| 小問 A |
「みんなのうた」の映画評から、「いや〜悔しい。何がって、後ろ」で始まり「うわけじゃないんですけどね。」で終わる部分を一字一句違えずに書き写せ。
| 小問 B |
「みんなのうた」の映画評をもとに、次の問いに答えよ。答えにも(i)(ii)(iii)の印を付けること。
(i) 亡くなった人物は、60年代に何をしていた人物か。
(ii) この映画の監督は誰か。
(iii) 劇中の歌は誰が歌っているか。

| ページ抜粋 |
----------

2004年

 

みんなのうた

いや〜悔しい。何がって、後ろの方でバカ笑いしているアメリカ人が、なんでそんなに笑ってるのかほとんど理解出来なかったこと。

しかたがない、だって日本で例えばキャンディーズやピンク・レディー、西城秀樹など(例えが古くてスマンね)をモデルにしてそれよりちょっとズレた人たちが出て来る映画を造ったとしたら、そのズレ具合の可笑しさを外国人に説明することって、ほぼ不可能なんじゃないかと思うわけで。
だからって、この映画が地域限定のローカルな笑いしかない映画だというわけじゃないんですけどね。

60年代フォークソングの大物プロデューサーだった人物が亡くなり、その息子が所縁のミュージシャンを集めて追悼コンサートを開こうとする…
監督のクリストファー・ゲストは「ドッグ・ショウ」「スパイナル・タップ」と同じく偽ドキュメンタリー(モニュメンタリーというらしい)の手法で集まった人々の人間模様を描いていくんですが…

よくもまあ、これだけ味のある顔の、芸達者な(劇中の歌は全部本人たちが歌っている)役者を集められたもんだとまず感心してしまいます。

----------

| 提供された行 |
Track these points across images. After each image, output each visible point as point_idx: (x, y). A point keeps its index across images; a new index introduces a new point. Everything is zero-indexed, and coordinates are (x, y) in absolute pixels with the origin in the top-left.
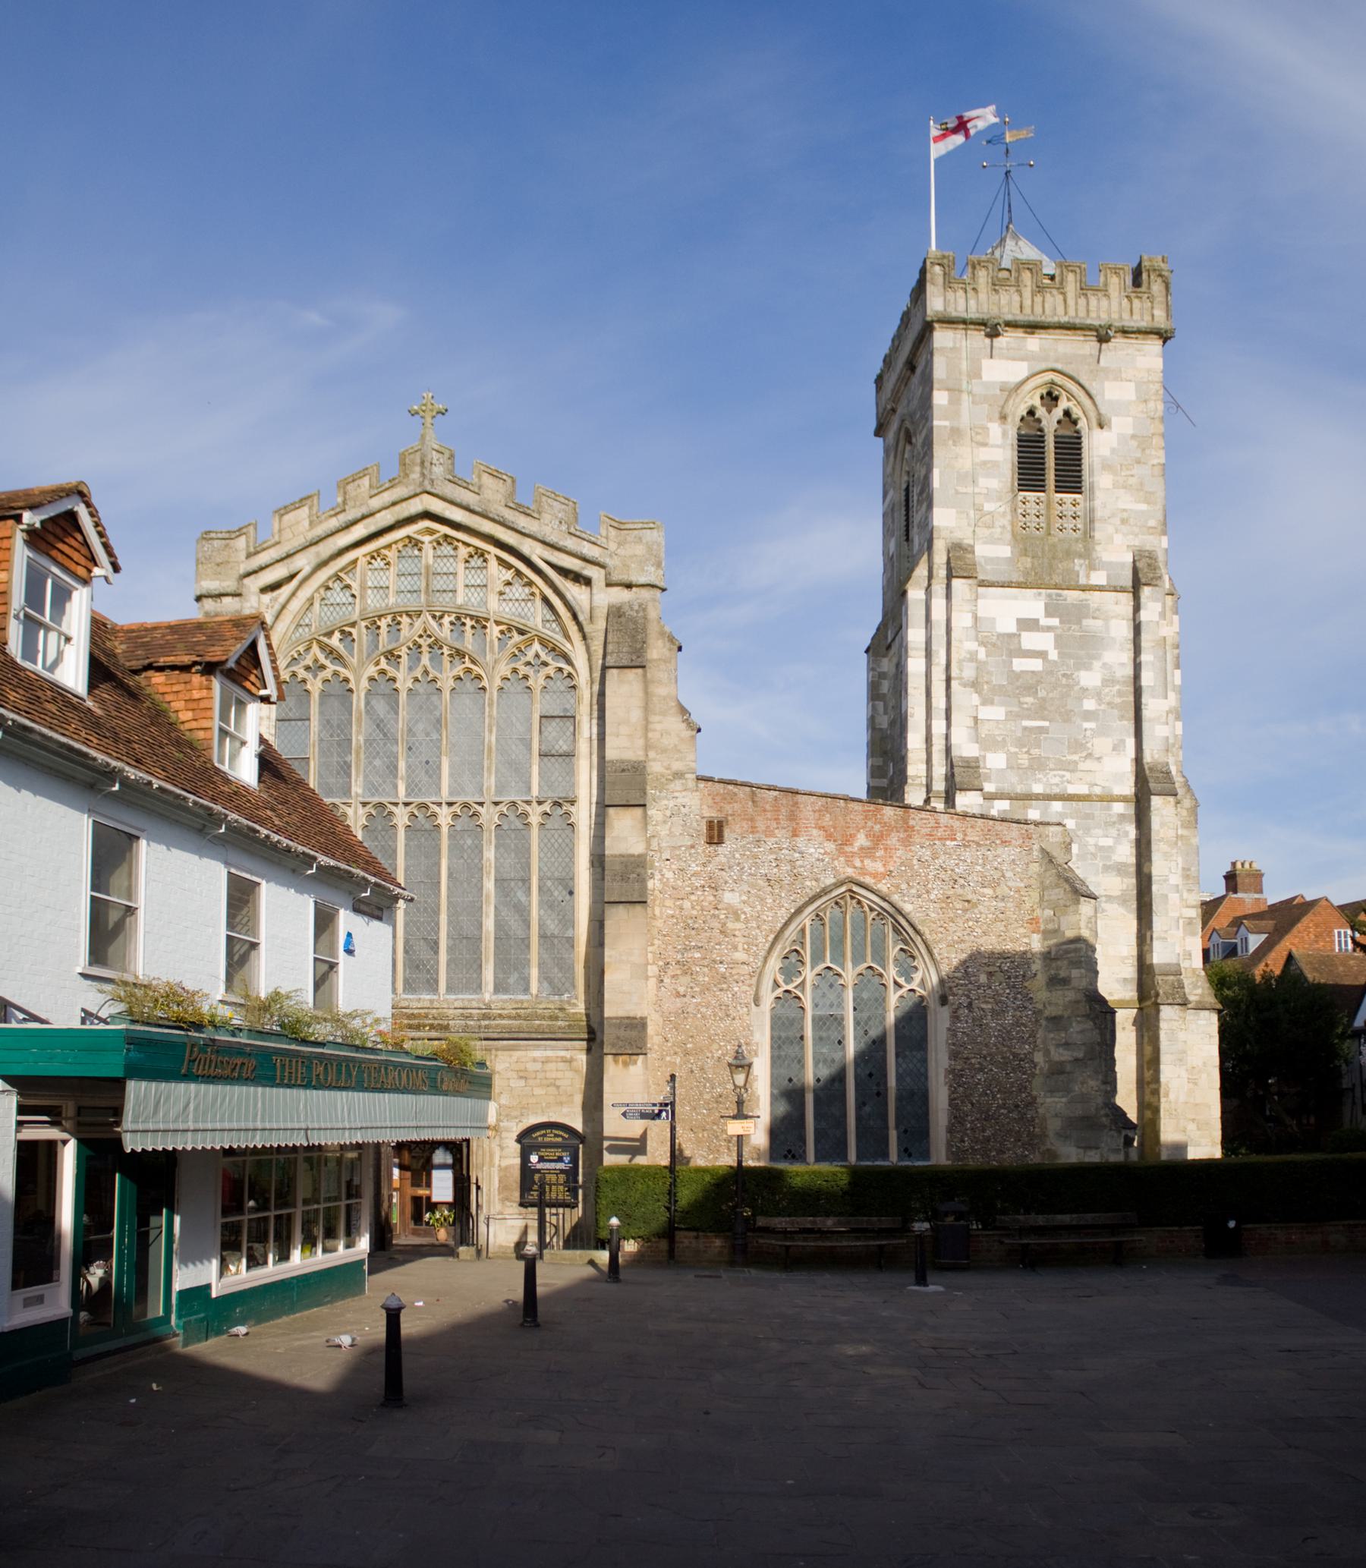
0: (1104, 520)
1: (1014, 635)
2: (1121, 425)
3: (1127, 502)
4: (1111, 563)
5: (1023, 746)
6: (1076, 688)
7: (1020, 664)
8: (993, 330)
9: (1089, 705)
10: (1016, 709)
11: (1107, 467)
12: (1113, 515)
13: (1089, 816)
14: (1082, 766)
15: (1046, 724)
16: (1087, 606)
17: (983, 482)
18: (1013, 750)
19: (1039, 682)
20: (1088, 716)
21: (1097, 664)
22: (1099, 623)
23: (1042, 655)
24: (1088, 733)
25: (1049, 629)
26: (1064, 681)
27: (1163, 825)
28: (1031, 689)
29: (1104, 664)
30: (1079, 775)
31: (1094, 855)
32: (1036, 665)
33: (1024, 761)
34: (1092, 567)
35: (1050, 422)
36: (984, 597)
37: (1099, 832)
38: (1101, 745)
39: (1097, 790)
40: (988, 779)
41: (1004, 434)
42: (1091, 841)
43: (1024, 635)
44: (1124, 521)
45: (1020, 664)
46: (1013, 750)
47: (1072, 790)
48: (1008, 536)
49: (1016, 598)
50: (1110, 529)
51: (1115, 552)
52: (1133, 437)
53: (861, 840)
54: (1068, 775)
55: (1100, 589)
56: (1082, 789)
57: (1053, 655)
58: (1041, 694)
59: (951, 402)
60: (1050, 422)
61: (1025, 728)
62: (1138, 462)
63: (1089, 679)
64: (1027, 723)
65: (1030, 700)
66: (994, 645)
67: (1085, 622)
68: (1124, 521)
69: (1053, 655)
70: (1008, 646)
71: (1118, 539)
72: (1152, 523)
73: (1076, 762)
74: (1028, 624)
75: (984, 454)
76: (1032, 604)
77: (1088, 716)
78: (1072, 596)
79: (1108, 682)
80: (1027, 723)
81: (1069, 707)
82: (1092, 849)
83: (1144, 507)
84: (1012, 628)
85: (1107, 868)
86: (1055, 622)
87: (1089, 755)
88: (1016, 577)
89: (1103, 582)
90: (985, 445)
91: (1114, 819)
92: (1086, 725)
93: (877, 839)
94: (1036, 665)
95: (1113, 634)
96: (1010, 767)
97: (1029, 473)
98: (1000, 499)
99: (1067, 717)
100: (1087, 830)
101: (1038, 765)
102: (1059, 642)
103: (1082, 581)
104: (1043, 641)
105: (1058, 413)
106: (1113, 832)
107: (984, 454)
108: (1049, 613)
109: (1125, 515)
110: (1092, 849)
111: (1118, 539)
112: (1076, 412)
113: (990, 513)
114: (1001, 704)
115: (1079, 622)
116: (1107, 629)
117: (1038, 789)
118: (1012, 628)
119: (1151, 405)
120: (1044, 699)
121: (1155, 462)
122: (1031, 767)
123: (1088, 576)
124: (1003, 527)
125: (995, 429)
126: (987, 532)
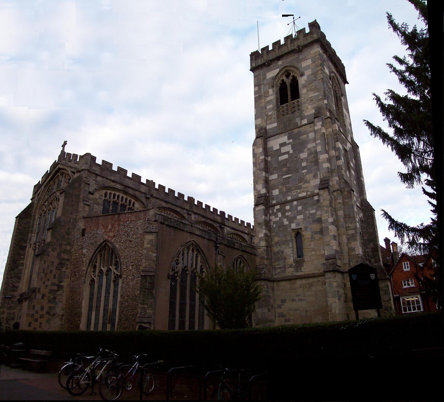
0: (305, 103)
1: (279, 149)
2: (308, 72)
3: (312, 94)
4: (308, 115)
5: (284, 185)
6: (299, 160)
7: (281, 158)
8: (269, 65)
9: (304, 164)
10: (281, 173)
11: (304, 86)
12: (308, 100)
13: (306, 204)
14: (303, 186)
15: (291, 175)
16: (301, 132)
17: (268, 107)
18: (281, 187)
19: (287, 162)
20: (304, 168)
21: (306, 150)
22: (305, 136)
23: (288, 153)
24: (304, 174)
25: (289, 144)
26: (295, 159)
27: (324, 200)
28: (285, 165)
29: (308, 149)
30: (302, 190)
31: (309, 218)
32: (286, 156)
33: (284, 190)
34: (302, 119)
35: (288, 81)
36: (270, 141)
37: (310, 208)
38: (309, 177)
39: (309, 193)
40: (273, 199)
41: (273, 91)
42: (307, 212)
43: (282, 148)
44: (311, 101)
45: (281, 158)
46: (281, 187)
47: (300, 195)
48: (276, 120)
49: (279, 138)
50: (307, 105)
51: (309, 111)
52: (312, 74)
53: (110, 227)
54: (299, 191)
55: (305, 125)
56: (304, 194)
57: (291, 152)
58: (288, 165)
59: (258, 89)
60: (288, 81)
61: (284, 178)
62: (314, 81)
63: (303, 155)
64: (284, 177)
65: (285, 169)
66: (273, 155)
67: (300, 137)
68: (311, 101)
69: (291, 152)
70: (279, 153)
71: (310, 107)
72: (320, 97)
73: (301, 185)
74: (283, 145)
75: (269, 99)
76: (284, 139)
77: (304, 168)
78: (296, 131)
79: (309, 155)
80: (284, 177)
81: (297, 167)
82: (308, 215)
83: (317, 93)
84: (278, 148)
85: (314, 221)
86: (291, 140)
87: (306, 182)
88: (279, 131)
89: (306, 122)
90: (268, 96)
91: (315, 202)
92: (304, 171)
93: (113, 225)
94: (286, 156)
95: (310, 138)
96: (280, 193)
97: (283, 98)
98: (273, 110)
99: (297, 171)
100: (306, 210)
101: (289, 190)
102: (293, 147)
103: (299, 124)
104: (288, 148)
105: (291, 77)
106: (315, 207)
107: (269, 99)
108: (289, 139)
109: (311, 98)
110: (308, 215)
111: (310, 107)
112: (296, 75)
113: (270, 115)
114: (276, 173)
115: (299, 138)
116: (308, 137)
117: (289, 198)
118: (278, 148)
119: (317, 62)
120: (289, 167)
121: (320, 78)
122: (287, 192)
123: (301, 123)
124: (275, 117)
125: (271, 91)
126: (270, 121)
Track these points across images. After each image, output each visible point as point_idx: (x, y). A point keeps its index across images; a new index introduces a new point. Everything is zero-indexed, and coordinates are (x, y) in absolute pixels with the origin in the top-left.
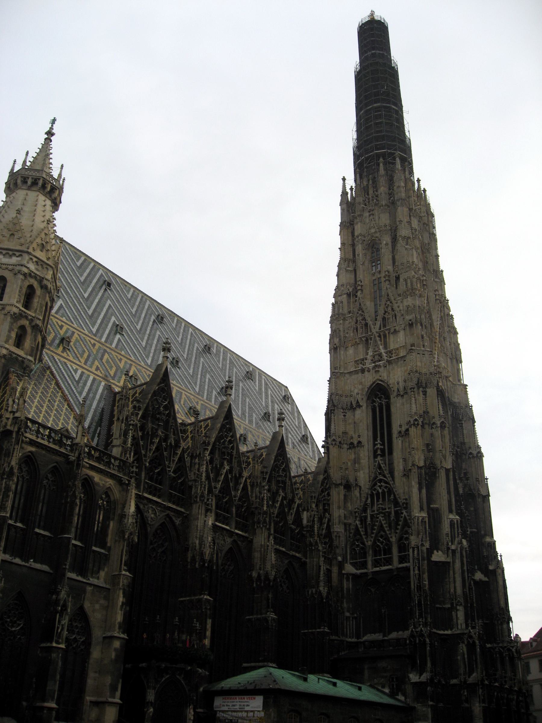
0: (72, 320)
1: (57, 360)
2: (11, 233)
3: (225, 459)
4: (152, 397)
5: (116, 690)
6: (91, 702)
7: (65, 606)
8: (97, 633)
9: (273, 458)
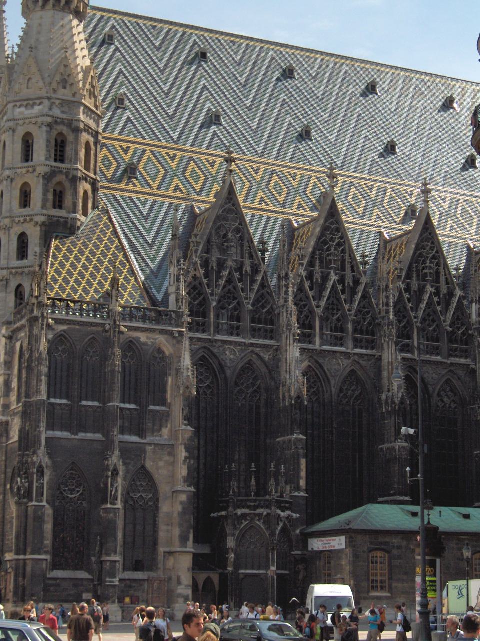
0: (144, 133)
1: (120, 198)
2: (29, 76)
3: (331, 268)
4: (215, 223)
5: (188, 539)
6: (165, 552)
7: (115, 472)
8: (164, 489)
9: (414, 246)
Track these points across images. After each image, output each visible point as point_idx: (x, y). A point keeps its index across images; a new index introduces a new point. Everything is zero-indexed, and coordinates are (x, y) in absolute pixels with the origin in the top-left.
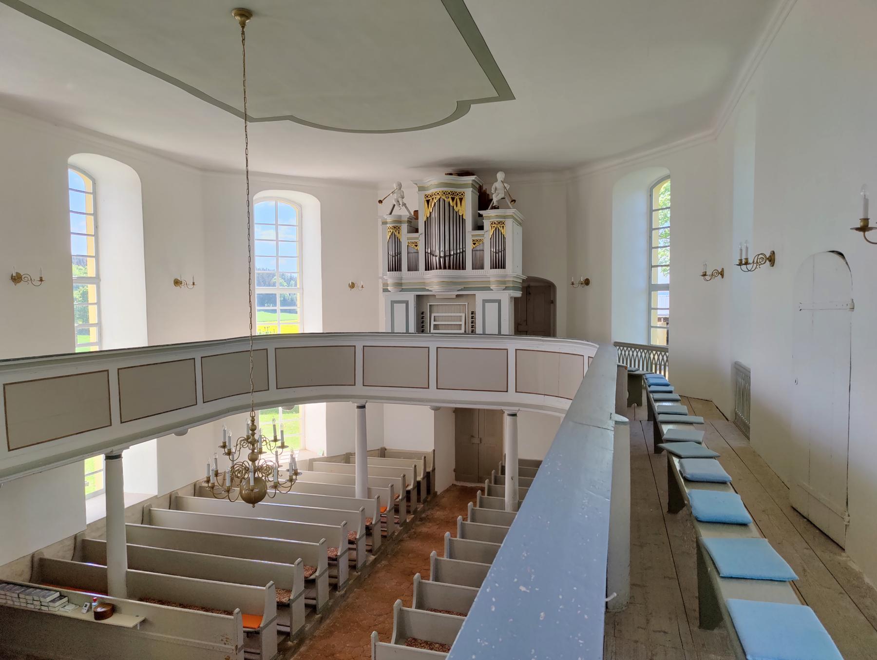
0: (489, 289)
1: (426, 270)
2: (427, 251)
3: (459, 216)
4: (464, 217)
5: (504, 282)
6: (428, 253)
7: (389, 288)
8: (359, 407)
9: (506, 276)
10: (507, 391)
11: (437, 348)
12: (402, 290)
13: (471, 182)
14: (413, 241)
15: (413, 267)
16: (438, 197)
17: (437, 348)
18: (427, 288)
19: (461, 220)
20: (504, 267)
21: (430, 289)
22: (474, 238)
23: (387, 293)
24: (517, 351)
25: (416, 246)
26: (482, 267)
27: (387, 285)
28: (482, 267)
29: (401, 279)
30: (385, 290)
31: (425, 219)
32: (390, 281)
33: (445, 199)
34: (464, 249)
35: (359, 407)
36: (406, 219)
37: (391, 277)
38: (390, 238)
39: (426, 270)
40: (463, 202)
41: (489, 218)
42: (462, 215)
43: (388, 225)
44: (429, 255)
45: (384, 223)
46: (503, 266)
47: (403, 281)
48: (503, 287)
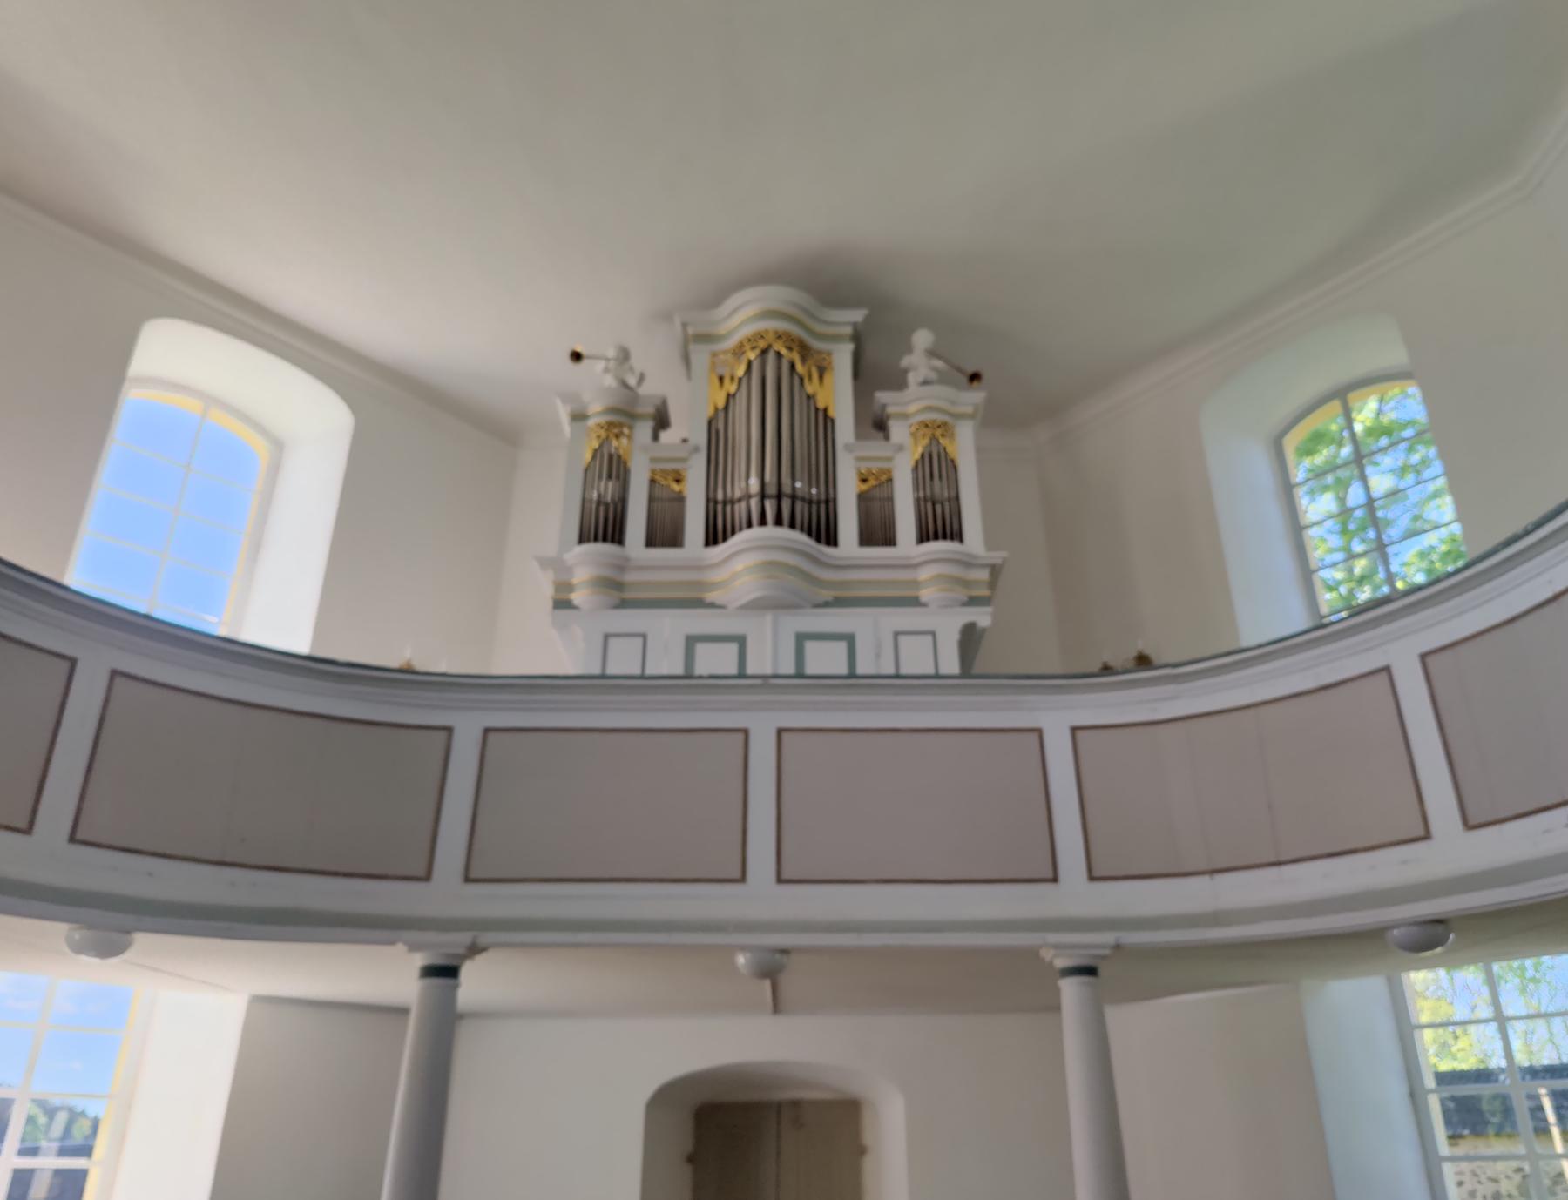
0: (915, 602)
1: (707, 544)
2: (711, 496)
3: (817, 410)
4: (831, 413)
5: (966, 583)
6: (716, 502)
7: (577, 597)
8: (431, 972)
9: (968, 563)
10: (1055, 880)
11: (780, 731)
12: (623, 604)
13: (848, 330)
14: (669, 466)
15: (664, 533)
16: (762, 344)
17: (780, 731)
18: (710, 597)
19: (826, 421)
20: (961, 540)
21: (718, 602)
22: (864, 467)
23: (564, 614)
24: (1080, 734)
25: (678, 481)
26: (889, 540)
27: (570, 587)
28: (889, 540)
29: (622, 566)
30: (562, 604)
31: (711, 411)
32: (581, 575)
33: (784, 351)
34: (831, 496)
35: (431, 972)
36: (650, 410)
37: (587, 560)
38: (594, 457)
39: (707, 544)
40: (827, 378)
41: (905, 416)
42: (825, 410)
43: (591, 422)
44: (720, 508)
45: (579, 417)
46: (956, 535)
47: (630, 577)
48: (962, 594)
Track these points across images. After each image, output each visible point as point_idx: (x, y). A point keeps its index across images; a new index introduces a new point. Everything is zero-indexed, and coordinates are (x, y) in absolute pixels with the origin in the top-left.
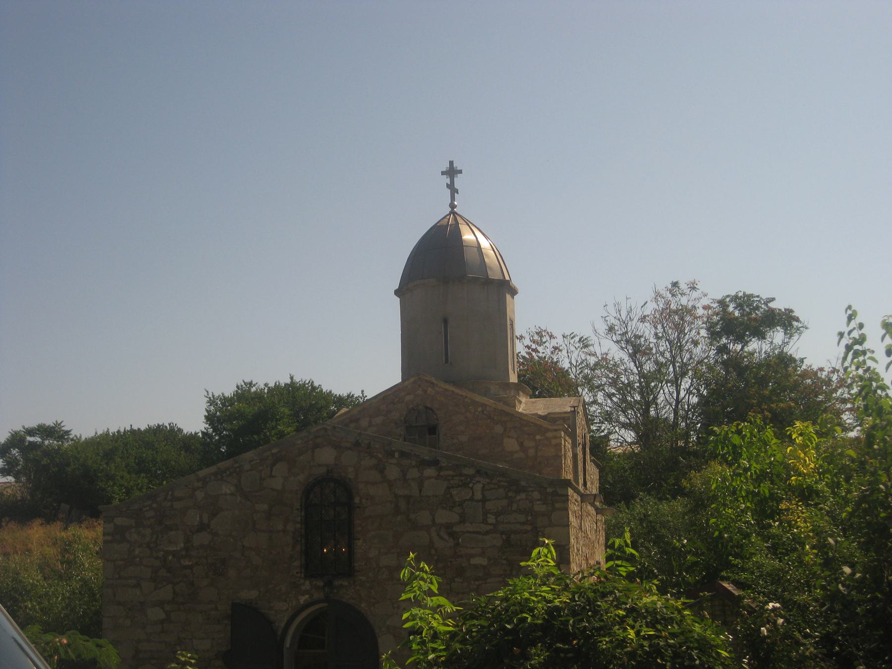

----------

| 解答例 A |
いや〜悔しい。何がって、後ろの方でバカ笑いしているアメリカ人が、なんでそんなに笑ってるのかほとんど理解出来なかったこと。

しかたがない、だって日本で例えばキャンディーズやピンク・レディー、西城秀樹など(例えが古くてスマンね)をモデルにしてそれよりちょっとズレた人たちが出て来る映画を造ったとしたら、そのズレ具合の可笑しさを外国人に説明することって、ほぼ不可能なんじゃないかと思うわけで。
だからって、この映画が地域限定のローカルな笑いしかない映画だというわけじゃないんですけどね。

| 解答例 B |
(i) フォークソングの大物プロデューサー
(ii) クリストファー・ゲスト
(iii) 役者本人たち